New Delhi EPG meeting to enter substantive agendaEminent Persons Group has mandate to look into political relations, government-to-government ties, development cooperation, economic exchanges and cultural relations
The second meeting of the Eminent Persons Group on Nepal-India relations to be held in New Delhi in the first week of October is said to take up “substantive” agenda.
The Indian side has proposed to host the second meeting on October 4 and 5 in the Indian capital. The first meeting held in Kathmandu in July set the tone for the mechanism formed to review Nepal-India relations in its entirety. It outlined the work plan, agenda and the future roadmap. In Delhi, members from both the countries will table their respective agendas and prepare a common position on the issues the EPG is mandated to discuss.
As the top agenda, both the sides will start reviewing the past agreements and come up with a common position as to how to make them timely and relevant, said a Nepali member of the EPG. The third meeting of the EPG in Kathmandu would take some concrete steps.

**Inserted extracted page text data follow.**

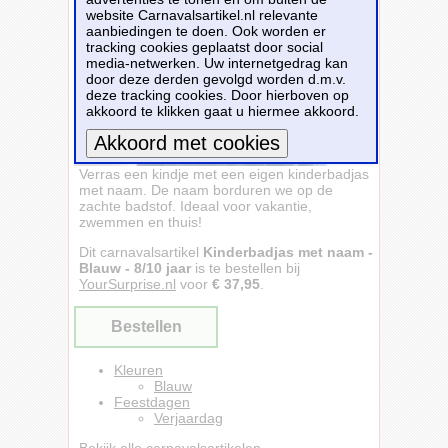
website Carnavalsartikel.nl relevante
aanbiedingen te doen. Ook worden er
tracking cookies geplaatst door social
media-netwerken. Uw internetgedrag kan
door deze derden gevolgd worden d.m.v.
deze tracking cookies. Door hierboven op
akkoord te klikken gaat u hiermee akkoord.
Verras een kindje met een eigen kinderbadjas
Meer informatie
met naam. De naam borduren we op de
zachte badstof. Ideaal voor vakantie,
zwemmen en thuis!
Dit carnavalsartikel
Kinderbadjas met naam -
Blauw - 8/10 jaar
is te bestellen bij
YourSurprise.nl
voor
€ 37,95
.
Bestellen
Kleuren
Blauw
Feestdagen
Verjaardag
Bekijk alle carnavalsartikelen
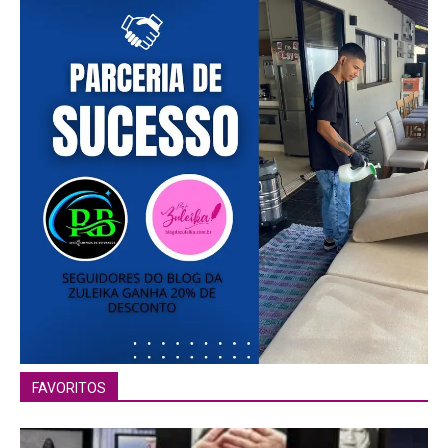
FAVORITOS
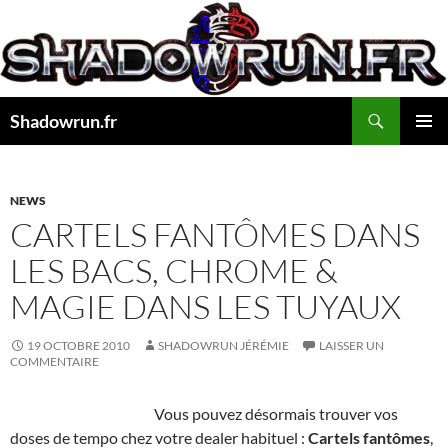
Aller
au
contenu
Recherche
Shadowrun.fr
MENU
PRINCI
NEWS
CARTELS FANTÔMES DANS
LES BACS, CHROME &
MAGIE DANS LES TUYAUX
19 OCTOBRE 2010
SHADOWRUN JÉRÉMIE
LAISSER UN
COMMENTAIRE
Vous pouvez désormais trouver vos
doses de tempo chez votre dealer habituel :
Cartels fantômes
,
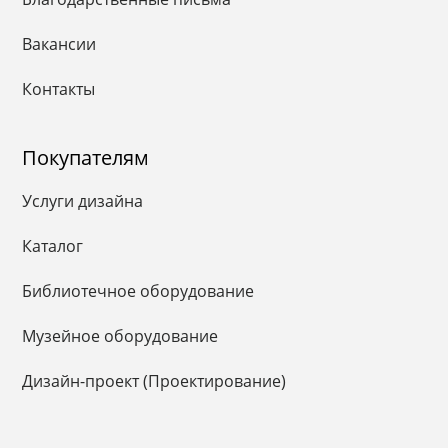
Вакансии
Контакты
Покупателям
Услуги дизайна
Каталог
Библиотечное оборудование
Музейное оборудование
Дизайн-проект (Проектирование)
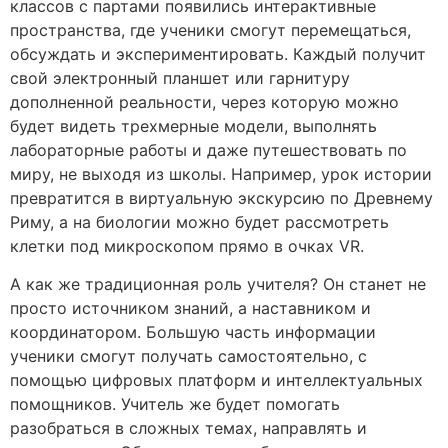
классов с партами появились интерактивные
пространства, где ученики смогут перемещаться,
обсуждать и экспериментировать. Каждый получит
свой электронный планшет или гарнитуру
дополненной реальности, через которую можно
будет видеть трехмерные модели, выполнять
лабораторные работы и даже путешествовать по
миру, не выходя из школы. Например, урок истории
превратится в виртуальную экскурсию по Древнему
Риму, а на биологии можно будет рассмотреть
клетки под микроскопом прямо в очках VR.
А как же традиционная роль учителя? Он станет не
просто источником знаний, а наставником и
координатором. Большую часть информации
ученики смогут получать самостоятельно, с
помощью цифровых платформ и интеллектуальных
помощников. Учитель же будет помогать
разобраться в сложных темах, направлять и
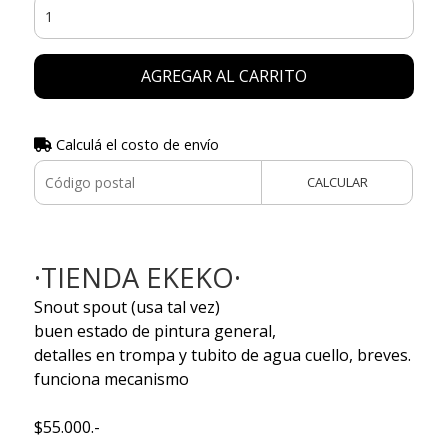
AGREGAR AL CARRITO
Calculá el costo de envío
CALCULAR
·TIENDA EKEKO·
Snout spout (usa tal vez)
buen estado de pintura general,
detalles en trompa y tubito de agua cuello, breves.
funciona mecanismo
$55.000.-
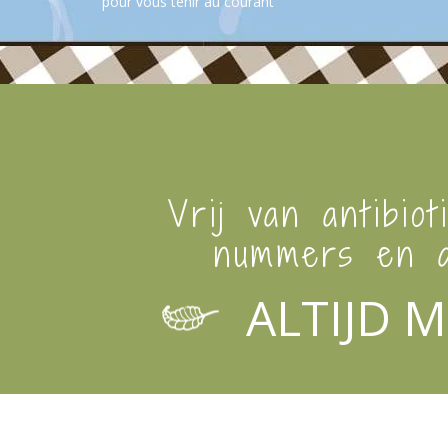
pour vous tenir au courant
Vrij van antibiot
nummers en a
ALTIJD M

“We hope the upcoming meeting in New Delhi will be a way forward,” said Bhekh Bahadur Thapa, the EPG co-chair and member of the Nepali side. There was enormous zeal on both sides to take bilateral ties to a new height, he added.
While the Nepali side focuses on reviewing the Nepal-India Peace and Friendship Treaty of 1950 and taking immediate measures for trust-building, the Indian members looked keen to explore broader areas for specific programmes. The Indian EPG members want to discuss economic cooperation through connectivity, infrastructure, energy, trade and commerce, and information and communications instead.

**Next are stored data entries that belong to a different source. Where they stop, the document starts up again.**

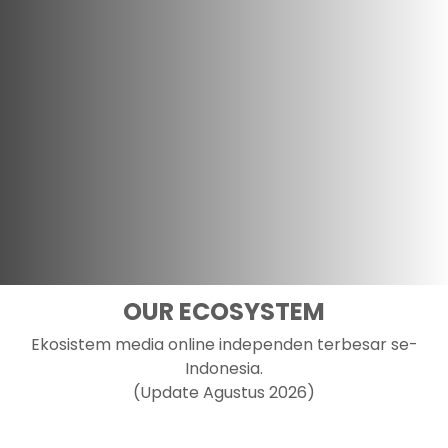
OUR ECOSYSTEM
Ekosistem media online independen terbesar se-
Indonesia.
(Update Agustus 2026)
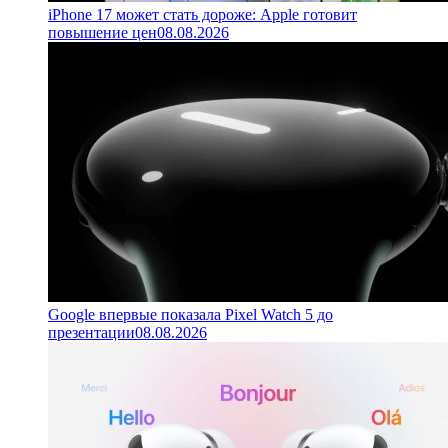
iPhone 17 может стать дороже: Apple готовит
повышение цен
08.08.2026
Google впервые показала Pixel Watch 5 до
презентации
08.08.2026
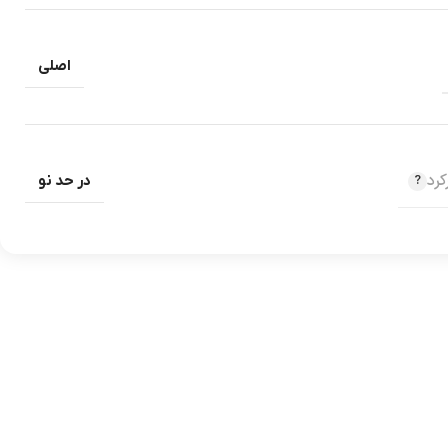
اصلی
رد
در حد نو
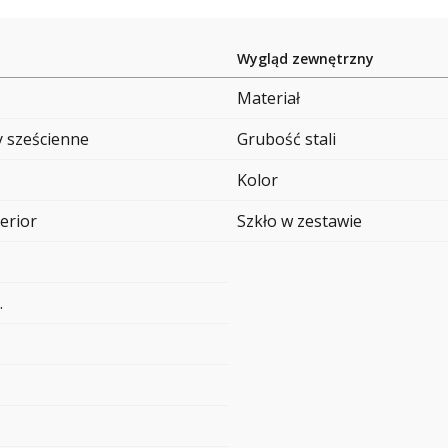
Wygląd zewnętrzny
Materiał
y sześcienne
Grubość stali
Kolor
perior
Szkło w zestawie
.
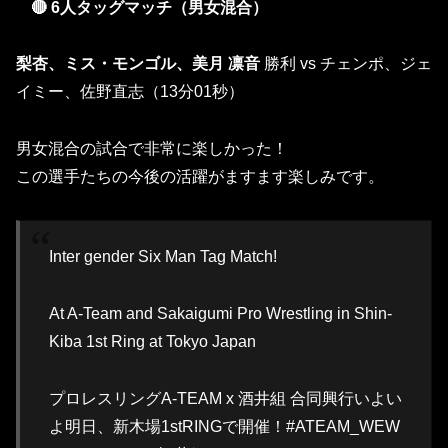
🔴 6人タッグマッチ（男女混合）
梨杏
、ミス・モンゴル、
美月 凛音
勝利 vs チェンポ、ジェ
イミー、佐野直志（13分01秒）
男女混合の試合で非常に楽しかった！
この選手たちの今後の活躍がますます楽しみです。
Inter gender Six Man Tag Match!
At A-Team and Sakaigumi Pro Wrestling in Shin-
Kiba 1st Ring at Tokyo Japan
プロレスリングA-TEAM x 酒井組 合同興行いよい
よ明日、新木場1stRINGで開催！#ATEAM_WEW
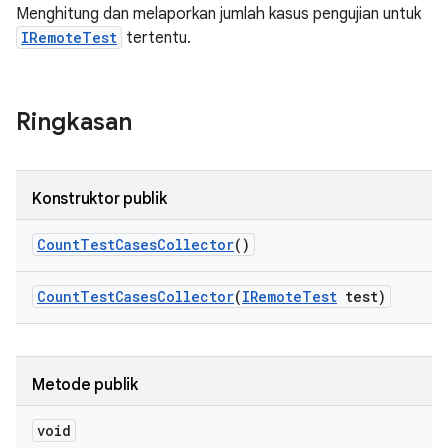
Menghitung dan melaporkan jumlah kasus pengujian untuk
IRemoteTest
tertentu.
Ringkasan
Konstruktor publik
Count
Test
Cases
Collector
()
Count
Test
Cases
Collector
(
IRemote
Test
test)
Metode publik
void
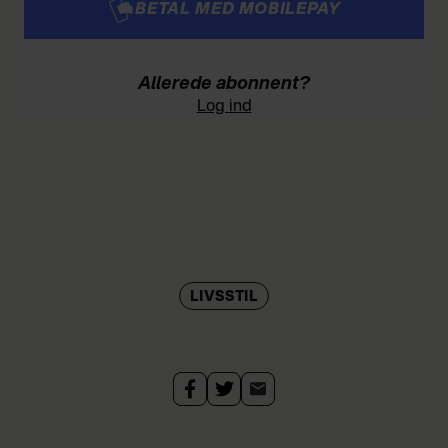
BETAL MED MOBILEPAY
Allerede abonnent?
Log ind
LIVSSTIL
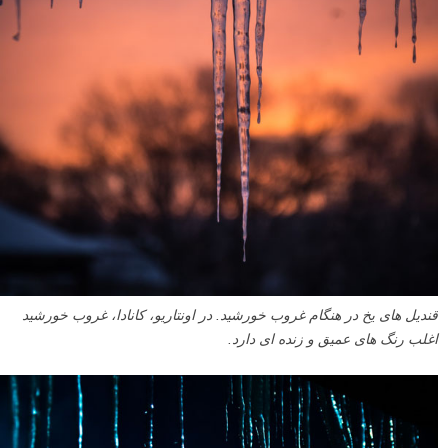
قندیل های یخ در هنگام غروب خورشید. در اونتاریو، کانادا، غروب خورشید
اغلب رنگ های عمیق و زنده ای دارد.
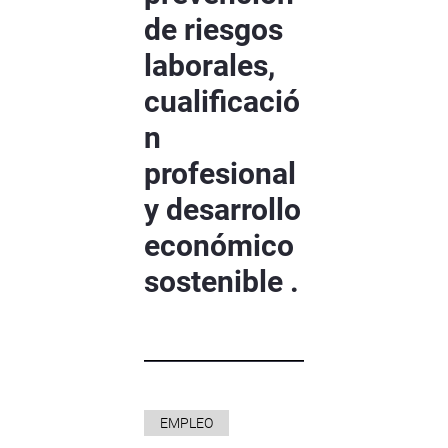
de riesgos
laborales,
cualificació
n
profesional
y desarrollo
económico
sostenible .
EMPLEO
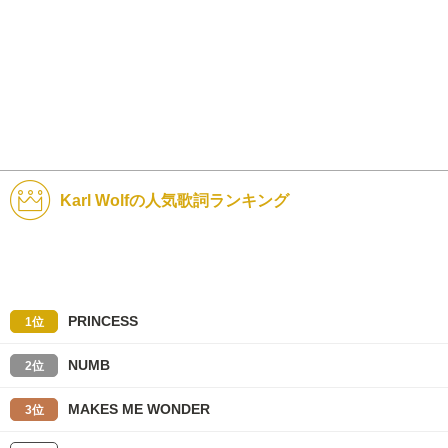
Karl Wolfの人気歌詞ランキング
PRINCESS
1位
NUMB
2位
MAKES ME WONDER
3位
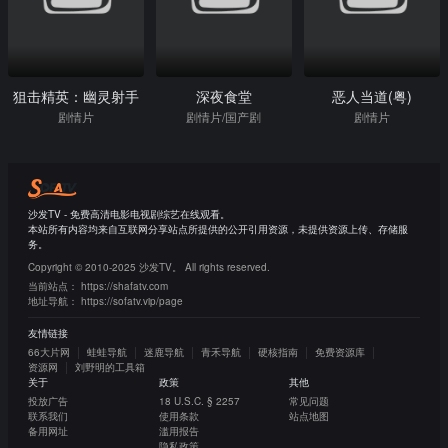
狙击精英：幽灵射手
深夜食堂
恶人当道(粤)
剧情片
剧情片/国产剧
剧情片
沙发TV - 免费高清电影电视剧综艺在线观看。
本站所有内容均来自互联网分享站点所提供的公开引用资源，未提供资源上传、存储服
务。
Copyright © 2010-2025 沙发TV。 All rights reserved.
当前站点：
https://shafatv.com
地址导航：
https://sofatv.vip/page
友情链接
66大片网
蛙蛙导航
迷鹿导航
青禾导航
硬核指南
免费资源库
资源网
刘野明的工具箱
关于
政策
其他
投放广告
18 U.S.C. § 2257
常见问题
联系我们
使用条款
站点地图
备用网址
滥用报告
隐私政策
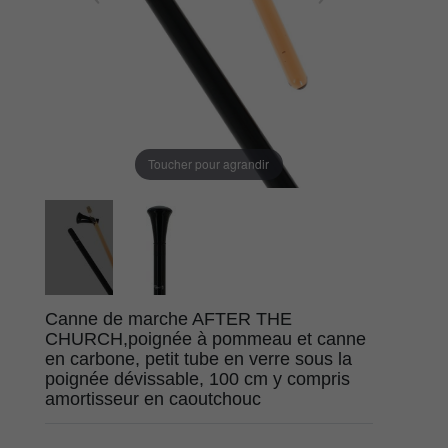
Toucher pour agrandir
Canne de marche AFTER THE
CHURCH,poignée à pommeau et canne
en carbone, petit tube en verre sous la
poignée dévissable, 100 cm y compris
amortisseur en caoutchouc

The EPG aims to review bilateral ties from independent, non-governmental perspectives and suggest measures to further expand and consolidate the close and multifaceted relations between the two countries.
The Peace and Friendship Treaty states at the outset that “the two governments agree mutually to acknowledge and respect the complete sovereignty, territorial integrity and independence of each other” but some of its articles have been criticised by many, who say the treaty is not only outdated but irrelevant in the changed context.
Though the Nepali side made a pitch for “revision of the treaties”, it did face slight criticism for “failing to come up with the specifics”.
The eight-member group has been entrusted with the responsibility of putting together a mutually agreed document within two years to suggest ways to strengthen bilateral ties in view of evolving regional dynamics and the world order. The EPG has the mandate to look into five broad areas of the Nepal-India ties—political relations, government-to-government ties, development cooperation, economic exchanges and social and cultural relations.